Mit ihrem Buch "Schleuderprogramm" dürfte sich Hera Lind vor sieben Jahren eine Menge Ballast von der Seele geschrieben haben. Der Star, der durch dubiose Geldanlagen sein komplettes Vermögen verliert, die prunkvolle Villa verlassen muss und als Überfliegerin sehr unsanft auf dem Boden der Tatsachen landet: Das ist ihr alles selbst widerfahren. Dass die Romanheldin Sängerin ist, passt ebenfalls ins Bild: Lind ist ausgebildete Konzertsängerin und war auch solo auf Tournee, bis sie feststellte, dass sie über ein weiteres und zudem ungleich lukrativeres Talent verfügte. Bei flüchtigem Hinschauen könnte Annette Frier sogar als jüngere Ausgabe der Bestsellerautorin durchgehen. Dass ihre Leistung als Linds alter ego bemerkenswert ist, hat jedoch andere Gründe: Die Kölnerin ("Danni Lowinski") wird gern besetzt, wenn eine Darstellerin für patente Frohnaturen gesucht wird. Als weltweit gefeierte und reichlich blasierte Opernsängerin Ella Herbst aber darf Frier eine ganz andere Facette zeigen: Die emotionale Kälte, die sie als arrogante Sopranistin ausstrahlt, erinnert an Nicole Kidman, die aristokratische Unnahbarkeit an Grace Kelly in ihrer Lebensrolle als Gracia Patricia. Dank der Arbeit von Maskenbild und Kamera (Volker Tittel) ist Fier zudem von einer dem Alltag entrückten Attraktivität, wie sie sonst praktisch nie zu sehen ist.
Der "Gefangenenchor" aus Giuseppe Verdis "Nabucco"
Natürlich erzählen Buch und Film keine unsympathische Misserfolgsgeschichte. Als ihre Karriere über Nacht abrupt endet, ist Ella gezwungen, sich endlich wieder ihrer guten Seiten zu besinnen: Nach einem Notruf ihres Vaters (Peter Franke) lässt die ohnehin für ihre Eskapaden berüchtigte Sängern eine Vorstellung in der Kölner Oper platzen. Kurz drauf stellt sich raus, dass ihr Lebensgefährte ihr gesamtes Vermögen allzu riskant investiert hat; der nunmehr mittellose Weltstar muss zum verwitweten Vater und somit zurück in sein Kinderzimmer ziehen.
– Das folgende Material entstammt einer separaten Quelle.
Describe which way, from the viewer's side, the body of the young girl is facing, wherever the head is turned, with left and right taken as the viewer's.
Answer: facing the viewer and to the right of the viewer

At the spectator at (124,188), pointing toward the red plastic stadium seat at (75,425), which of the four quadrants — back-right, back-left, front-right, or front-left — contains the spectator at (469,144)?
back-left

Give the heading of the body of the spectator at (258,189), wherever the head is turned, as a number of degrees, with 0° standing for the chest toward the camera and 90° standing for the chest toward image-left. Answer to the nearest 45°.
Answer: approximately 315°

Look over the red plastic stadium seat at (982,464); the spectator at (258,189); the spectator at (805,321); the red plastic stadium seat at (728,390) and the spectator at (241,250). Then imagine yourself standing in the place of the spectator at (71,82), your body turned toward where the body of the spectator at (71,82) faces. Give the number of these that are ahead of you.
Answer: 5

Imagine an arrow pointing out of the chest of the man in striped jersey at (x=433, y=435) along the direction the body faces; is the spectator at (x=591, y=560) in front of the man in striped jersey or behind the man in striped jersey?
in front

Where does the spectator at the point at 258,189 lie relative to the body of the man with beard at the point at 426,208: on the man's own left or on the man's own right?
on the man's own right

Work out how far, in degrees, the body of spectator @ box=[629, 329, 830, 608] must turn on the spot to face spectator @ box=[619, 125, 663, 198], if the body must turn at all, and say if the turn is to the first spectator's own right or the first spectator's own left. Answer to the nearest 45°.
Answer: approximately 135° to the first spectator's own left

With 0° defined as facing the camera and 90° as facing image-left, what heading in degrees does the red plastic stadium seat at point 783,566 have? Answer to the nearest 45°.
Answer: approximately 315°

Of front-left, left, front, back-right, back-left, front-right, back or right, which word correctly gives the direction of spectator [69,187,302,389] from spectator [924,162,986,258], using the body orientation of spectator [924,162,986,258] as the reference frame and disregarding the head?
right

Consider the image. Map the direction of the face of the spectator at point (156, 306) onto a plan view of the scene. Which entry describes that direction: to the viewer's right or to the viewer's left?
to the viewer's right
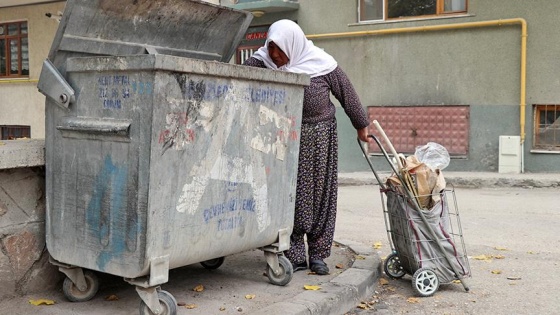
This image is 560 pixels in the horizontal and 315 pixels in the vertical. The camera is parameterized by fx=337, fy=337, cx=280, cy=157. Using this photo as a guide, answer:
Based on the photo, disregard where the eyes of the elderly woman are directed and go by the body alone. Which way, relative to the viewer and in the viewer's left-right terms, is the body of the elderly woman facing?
facing the viewer and to the left of the viewer

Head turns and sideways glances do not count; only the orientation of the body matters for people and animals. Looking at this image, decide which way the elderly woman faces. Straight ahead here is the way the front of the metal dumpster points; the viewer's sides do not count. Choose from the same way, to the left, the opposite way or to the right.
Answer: to the right

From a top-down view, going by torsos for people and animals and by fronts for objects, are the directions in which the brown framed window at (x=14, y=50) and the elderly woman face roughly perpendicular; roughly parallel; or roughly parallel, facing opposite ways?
roughly perpendicular

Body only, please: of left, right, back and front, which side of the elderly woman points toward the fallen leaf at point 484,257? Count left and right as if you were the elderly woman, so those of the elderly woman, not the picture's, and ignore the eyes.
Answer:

Dies allein ist als Handlung schon wunderbar, aber der Clou der Geschichte ist das Projekt eines den schönen Künsten zugetanen Gefängnisdirektors (Peter Prager), der Ella für ein Experiment gewinnt: Sie soll aus den Gefangenen einen Chor bilden. Die hartgesottenen Burschen (unter anderem Christof Wackernagel, Patrick von Blume und Michael Keseroglu) finden die Idee zwar absurd, aber die Teilnahme trägt zur guten Führung und somit zur vorzeitigen Entlassung bei. Aber dann wittern sie eine Chance, noch viel früher frei zu sein: Dank der Verführungskünste des charmanten Italieners Angelo (Pasquale Aleardi) überzeugen sie Ella, die Knackis bei einem Chorwettbewerb anzumelden; natürlich mit dem "Gefangenenchor" aus Giuseppe Verdis "Nabucco". Den Auftritt wollen sie allerdings zur Flucht nutzen.
Nicht zuletzt dank seines Talents für den dialogischen Feinschliff hat Martin Rauhaus ("Ein starker Abgang", "Winterreise") die Romanvorlage in ein wunderbaren Drehbuch adaptiert. Katinka Feistl hat eine leichtfüßige Komödie mit dennoch immer wieder nachdenklichen Momenten daraus gemacht.
Letztlich erzählt "Schleuderprogramm" davon, dass Menschen lernen, Verantwortung zu übernehmen: für das eigene Handeln, für sich selbst, aber auch für andere; und das nicht nur, weil Vater Herbst zunehmend dement wird. Erst recht sehenswert ist der Film wegen Annette Frier, die nach der kürzlich von Sat.1 gezeigten herausragenden Tragikomödie "Und weg bist du" erneut ganz ausgezeichnet spielt.